#### TASK DETAILS:
Begin at the top of the entries below and write out every line through the one containing "left shoulder: (2219, 1068)", excluding pictures.

#### Joint position lists:

BEGIN

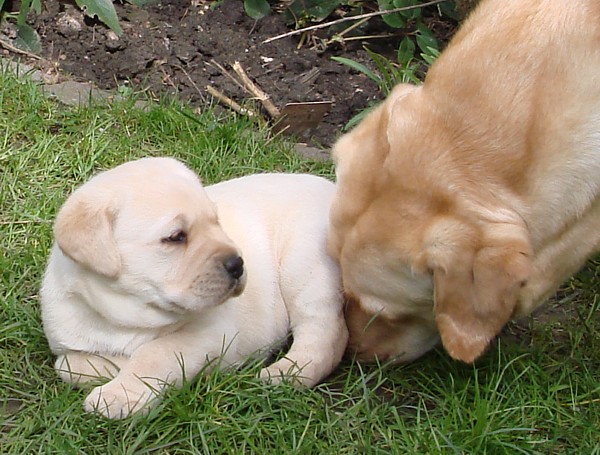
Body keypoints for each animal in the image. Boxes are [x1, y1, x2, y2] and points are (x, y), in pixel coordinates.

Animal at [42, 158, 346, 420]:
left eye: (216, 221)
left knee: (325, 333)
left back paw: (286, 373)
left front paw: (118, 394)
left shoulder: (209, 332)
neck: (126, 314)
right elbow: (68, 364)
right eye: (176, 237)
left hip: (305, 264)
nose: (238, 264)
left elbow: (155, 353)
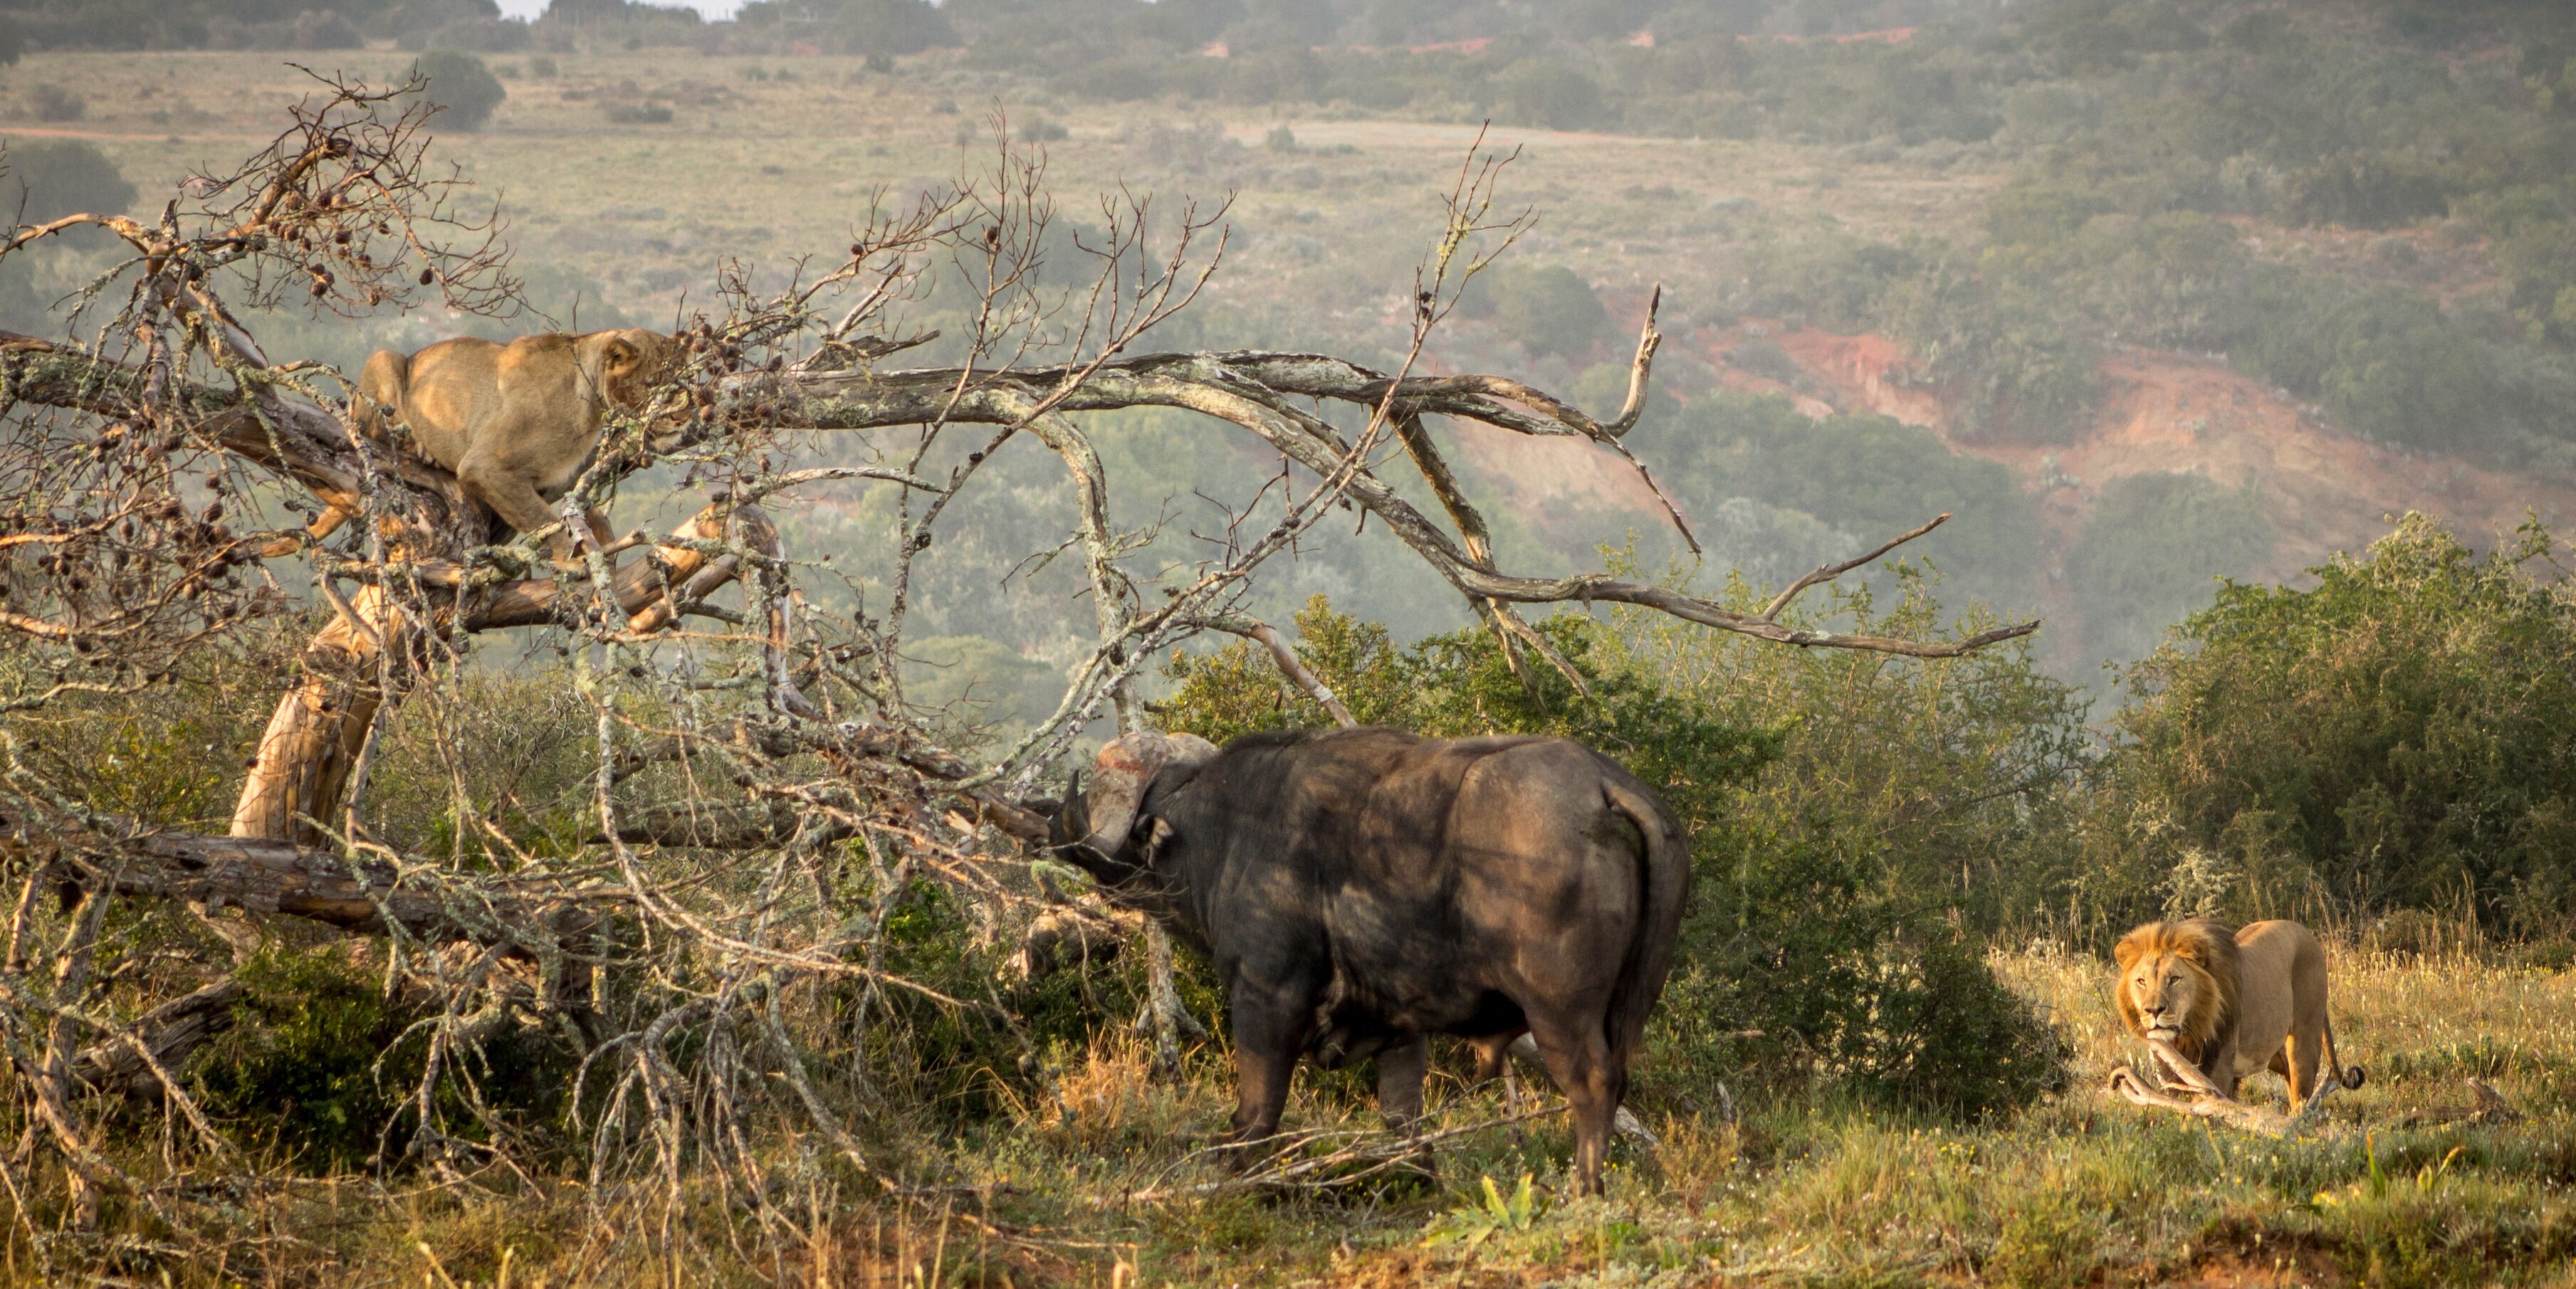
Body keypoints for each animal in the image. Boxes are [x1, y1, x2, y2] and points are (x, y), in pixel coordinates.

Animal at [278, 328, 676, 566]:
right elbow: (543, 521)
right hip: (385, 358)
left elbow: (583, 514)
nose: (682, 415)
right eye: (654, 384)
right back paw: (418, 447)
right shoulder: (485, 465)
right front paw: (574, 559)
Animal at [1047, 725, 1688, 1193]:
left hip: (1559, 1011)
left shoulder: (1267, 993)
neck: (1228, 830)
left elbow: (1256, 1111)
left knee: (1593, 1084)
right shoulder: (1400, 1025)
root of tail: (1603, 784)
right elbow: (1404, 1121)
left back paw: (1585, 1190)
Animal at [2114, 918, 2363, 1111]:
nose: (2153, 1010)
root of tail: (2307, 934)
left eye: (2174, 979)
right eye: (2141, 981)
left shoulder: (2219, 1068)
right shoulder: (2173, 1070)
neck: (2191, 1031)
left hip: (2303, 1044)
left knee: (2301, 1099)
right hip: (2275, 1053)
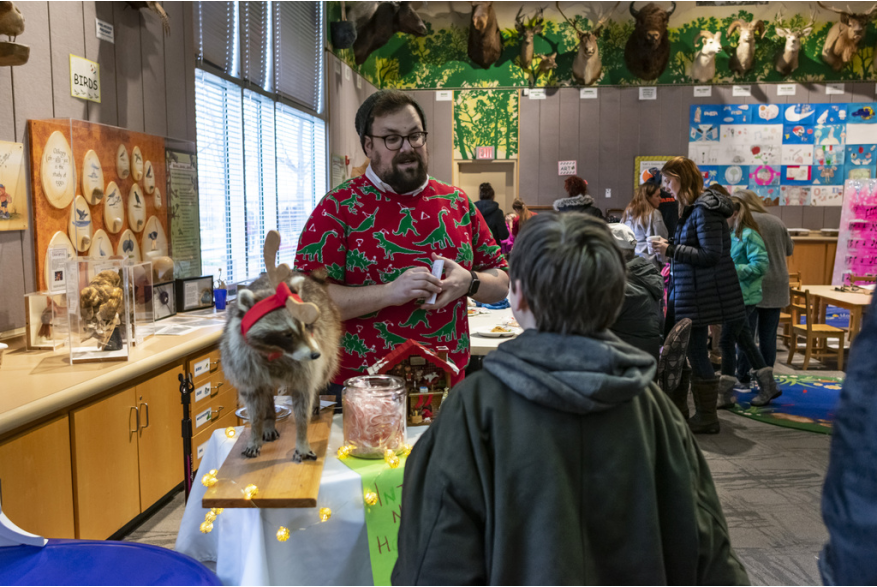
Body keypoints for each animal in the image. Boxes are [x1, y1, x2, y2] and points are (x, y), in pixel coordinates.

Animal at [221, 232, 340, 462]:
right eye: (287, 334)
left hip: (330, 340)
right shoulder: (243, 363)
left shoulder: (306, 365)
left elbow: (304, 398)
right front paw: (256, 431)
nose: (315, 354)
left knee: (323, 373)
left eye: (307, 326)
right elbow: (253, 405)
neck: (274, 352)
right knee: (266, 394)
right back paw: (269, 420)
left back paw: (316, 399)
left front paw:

END

#### RESULT:
Body keypoints for each animal in the image. Boxes are [x1, y1, x2, y2] and points are (x, y), in pixel coordinates.

Animal at [42, 158, 346, 420]:
left eye: (216, 221)
left knee: (325, 333)
left back paw: (286, 373)
left front paw: (118, 394)
left shoulder: (209, 332)
neck: (126, 314)
right elbow: (68, 364)
right eye: (176, 237)
left hip: (305, 264)
nose: (238, 264)
left elbow: (155, 353)
Body keypoints for each animal in the image. Boxes are [x1, y1, x2, y2] and points are (x, y), in pixel coordinates.

Animal at [278, 328, 676, 566]:
right elbow: (543, 521)
right hip: (385, 358)
left elbow: (583, 514)
nose: (682, 415)
right eye: (654, 384)
right back paw: (418, 447)
right shoulder: (485, 465)
right front paw: (574, 559)
Animal at [1047, 725, 1688, 1193]:
left hip: (1559, 1011)
left shoulder: (1267, 993)
neck: (1228, 830)
left elbow: (1256, 1111)
left knee: (1593, 1084)
right shoulder: (1400, 1025)
root of tail: (1603, 784)
right elbow: (1404, 1121)
left back paw: (1585, 1190)
Animal at [2114, 918, 2363, 1111]:
nose: (2153, 1010)
root of tail: (2307, 934)
left eye: (2174, 979)
right eye: (2141, 981)
left shoulder: (2219, 1068)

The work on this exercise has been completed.